If you’re still seeing mistakes in the editor’s sample or their proposal doesn’t address major flaws (or ignores your major concerns), you might want to consider another editor.
Look at Their Website
Another thing authors and publishers alike need to look out for is scam artists posing as editors. They are out there. Take a look at the website for any editor or proposed editing service. How clean is the copy? If the website is littered with typos and grammatical errors, chances are your work will come back to you in a similar state.
Good editors will also be willing to tell you about the people they’ve worked for and the projects they’ve worked on. If the editor is cagey about all of his or her clients, or they can’t name a single book project they’ve worked on, you should take your business elsewhere.
Finally, you should always be able to contact your editor! They should list a mailing address (and more than a PO box), a phone number, and an email. If you can only get in touch via phone or email, you could be looking at a scam.
Be Mindful of Your Budget
Once, I was directed to contact a new prospective freelancer about working on a book project. He was very, very senior in the industry. He was well-known and well-respected. He wrote me back a very lovely proposal about how he would work on the book.
There was one major problem: He wanted to charge $10,000 for the editing project. My budget was a fraction of that.
This guy was likely a good editor; I can’t say he was a great editor because I never worked with him. We negotiated a little, but couldn’t come to terms. Our budgets were too far apart. We parted on polite terms, but that was the end of it.

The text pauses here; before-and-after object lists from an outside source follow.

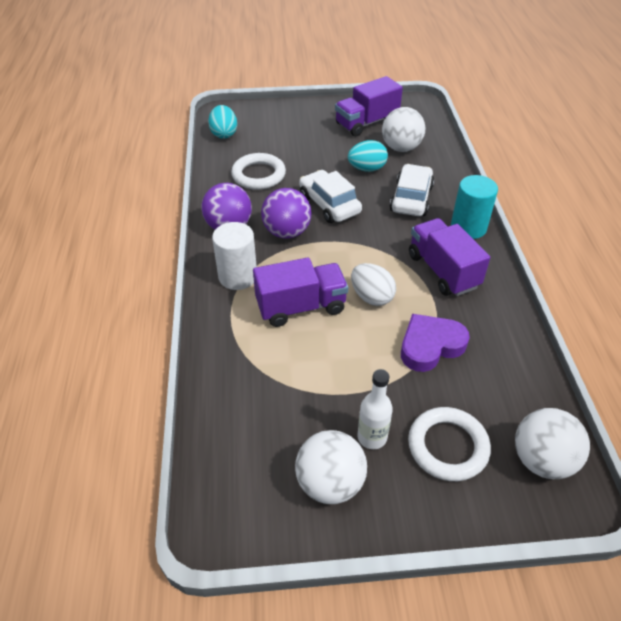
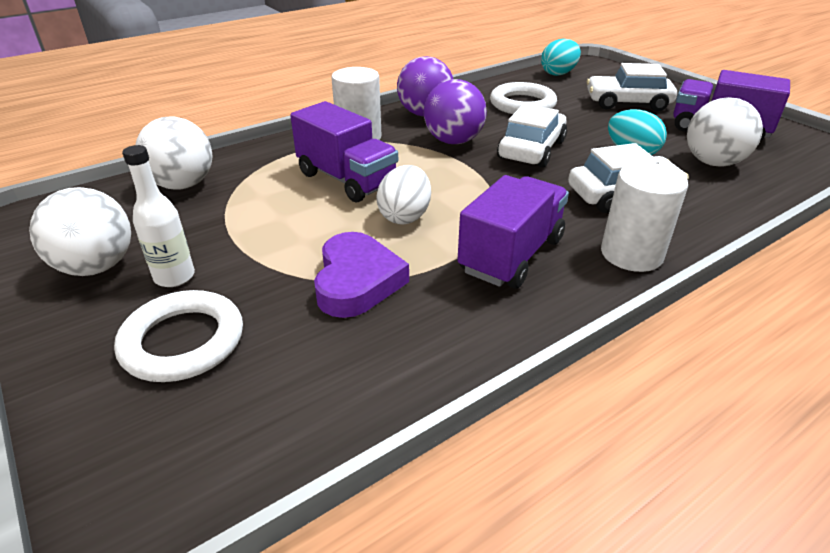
camera: 60 degrees right, 10 degrees down
(300, 133) = (627, 103): none -> white car
(430, 346) = (357, 281): purple heart -> purple heart turned 60 degrees clockwise
(468, 227) = (631, 254): turquoise cylinder -> white cylinder
(542, 460) = (193, 450): white ball -> white ball (183, 185)

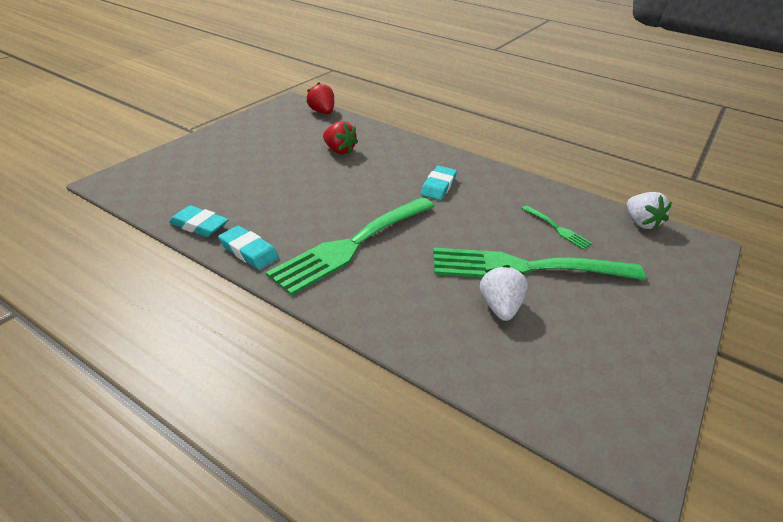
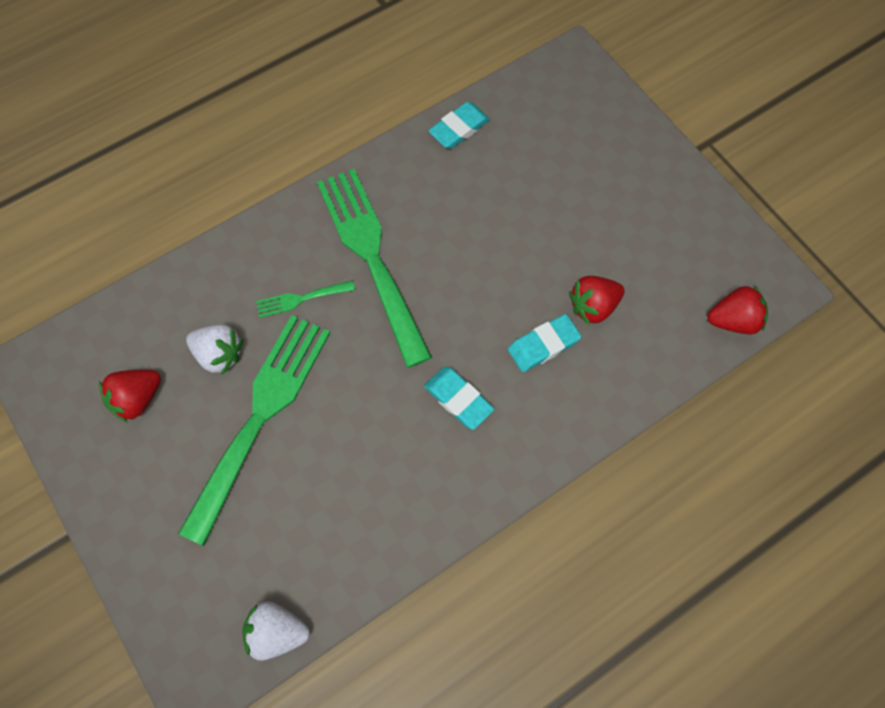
camera: 115 degrees right, 30 degrees up
(249, 251) = (397, 163): turquoise eraser -> turquoise eraser (543, 345)
(557, 228) = (311, 501): green fork -> green fork (301, 299)
(582, 348) = (137, 399): none -> red strawberry

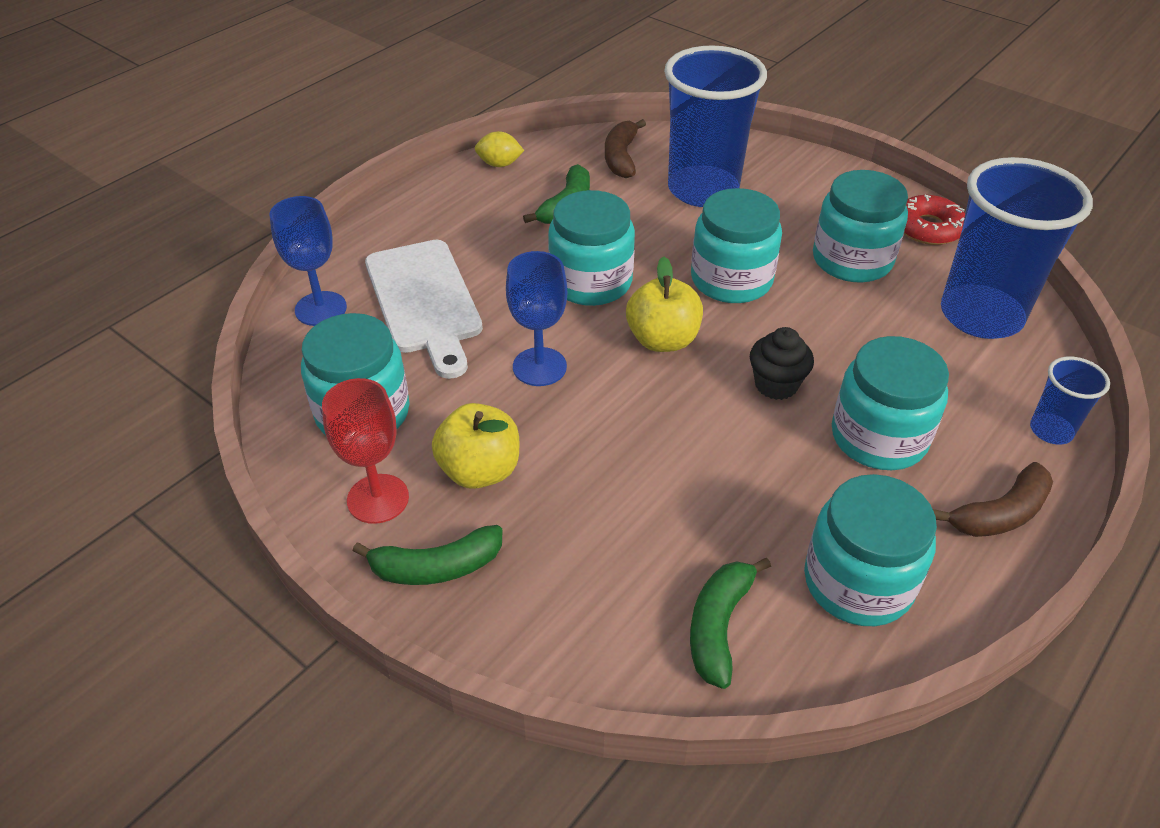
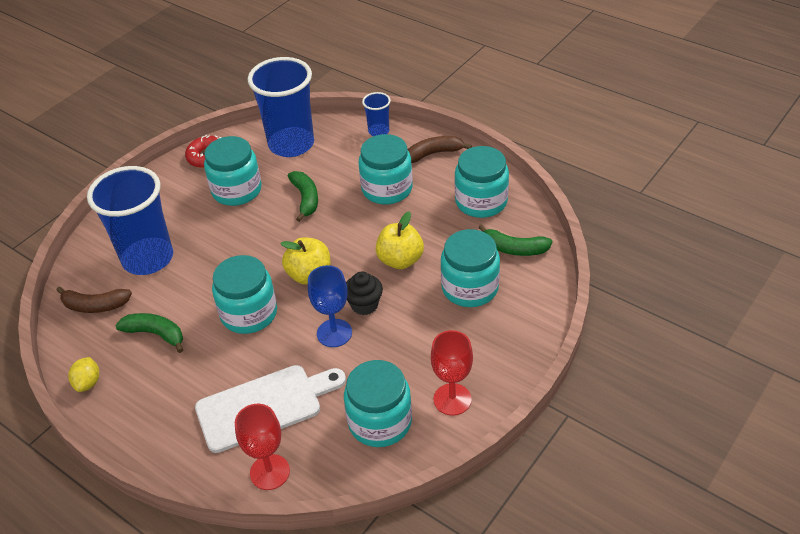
camera: 90 degrees left, 0 degrees up
(321, 309) = (270, 472): blue goblet -> red goblet
(436, 567) = (498, 363): green banana -> green banana (305, 199)
(480, 470) = (425, 352): yellow apple -> yellow apple (400, 260)
(731, 280) = (252, 244): turquoise jar -> turquoise jar (470, 288)
(776, 384) = (348, 226): black cupcake -> black cupcake (364, 305)
(1000, 514) = (434, 153): brown banana -> brown banana turned 75 degrees counterclockwise

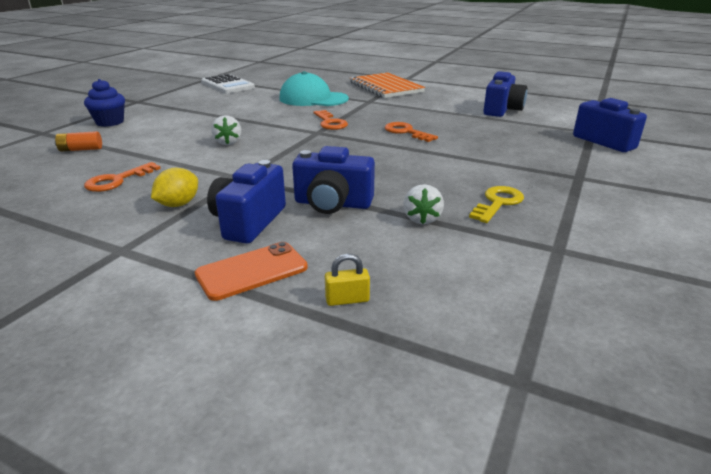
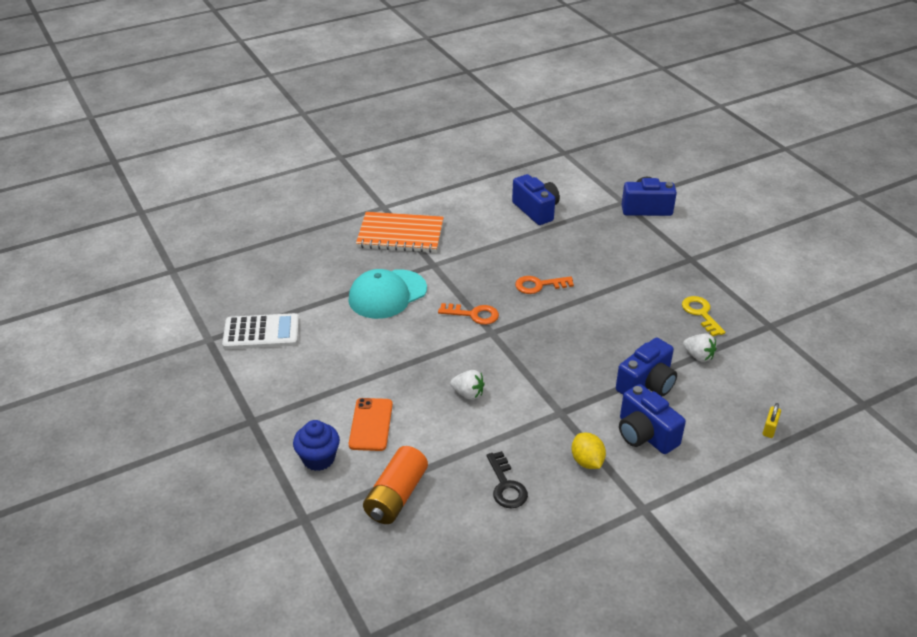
camera: 55 degrees left, 10 degrees up
(81, 149) = (396, 496): orange battery -> orange battery, size x1.79
(117, 180) = (506, 485): orange key -> black key
(252, 271) = (714, 455): orange phone -> orange phone (371, 424)

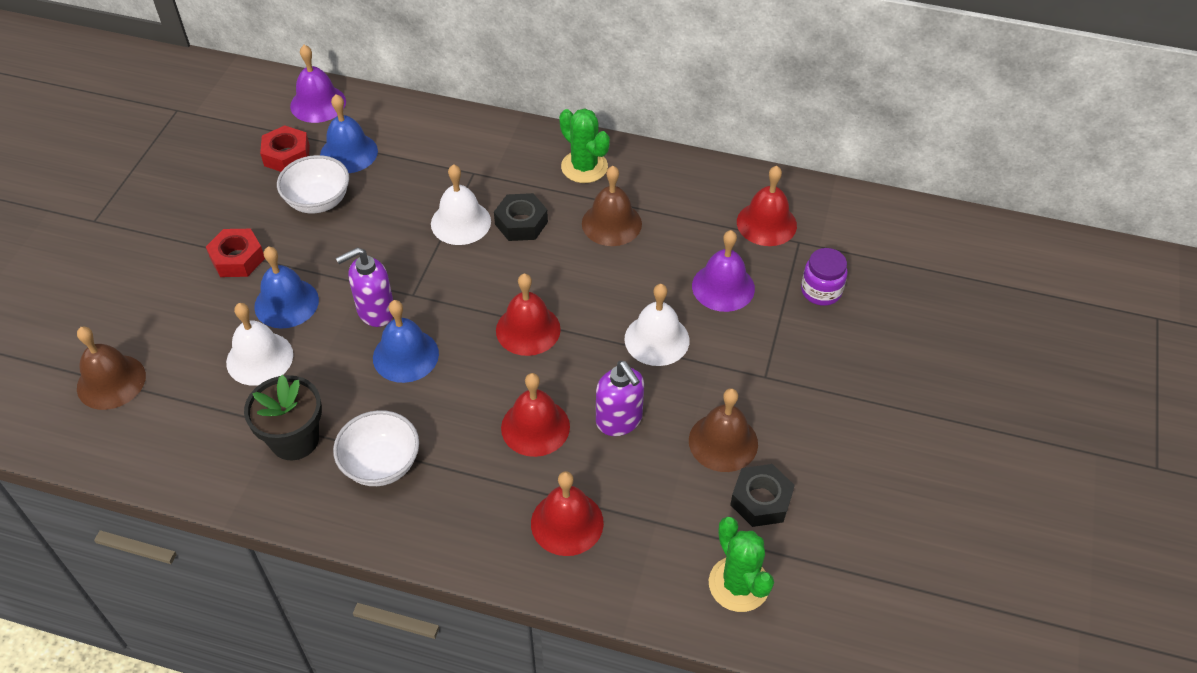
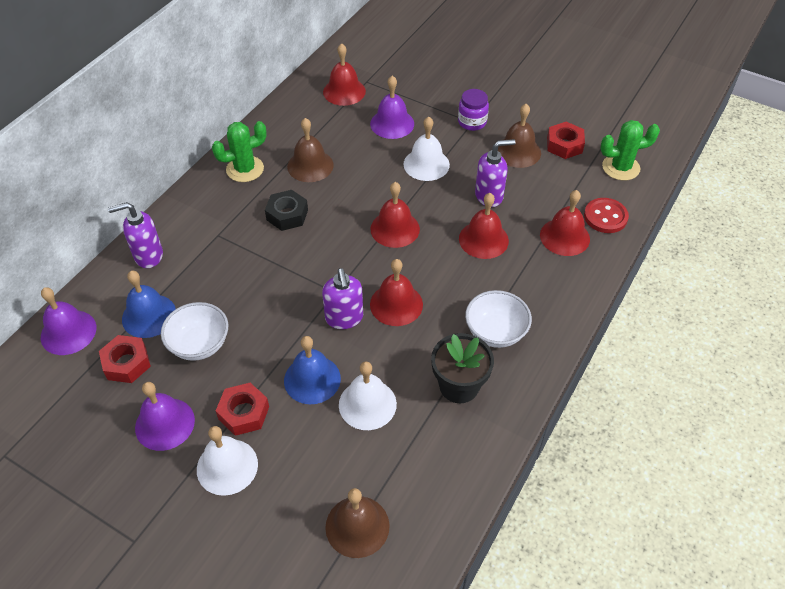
camera: 75 degrees left, 0 degrees up
(219, 204) = (165, 424): none -> purple bell
(405, 355) = (396, 304): blue bell -> red bell
(428, 128) = (148, 256): none -> purple soap dispenser
(461, 222) = (270, 251): white bell -> white bell (227, 466)
(622, 572) = (605, 217): none -> red button
(761, 500) = (564, 145): black nut -> red nut
(821, 291) = (412, 82): purple jar -> purple jar (472, 122)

Always be mindful of your budget. Yes, you might find a good editor, but you may not be able to afford them. Some will be willing to negotiate, but others may not be able to. You may not be able to agree to terms. Your budget does factor in to who you will be able to hire, and it may rule out some of the best editors available.
Don’t think that means you can’t find a good or even great editor, however. I’ve worked with many affordable editors who do wonderful jobs, and many who go over and above for every project.
Conduct an Interview
Writing is your business. If you were hiring a vendor for any other business, you’d interview them. Same thing if you were planning to hire someone for your business, you’d most definitely interview them!
If you can meet with your prospective editor in person, do so. If not, try to arrange a video call or a phone call with them. Chatting or emailing can be useful, but it doesn’t always give you the same sense of the person. Of course, you’ll likely do most of your correspondence over email! Nonetheless, talking in person or on the phone can give you a real feel and understanding of the editor. Their enthusiasm for editing and for your project should shine through.
Look at Professional Associations
If you’re really stuck for names and recommendations, peruse one of the professional associations for editors. While not all editors choose to enroll themselves, you’ll at least find a starting point here. If the association’s database offers you search tools, use it to look for editors who list experience or expertise in your genres.
It doesn’t have to be incredibly difficult to find a good editor. There are many ways to find someone who not only knows their stuff, but who works well with you.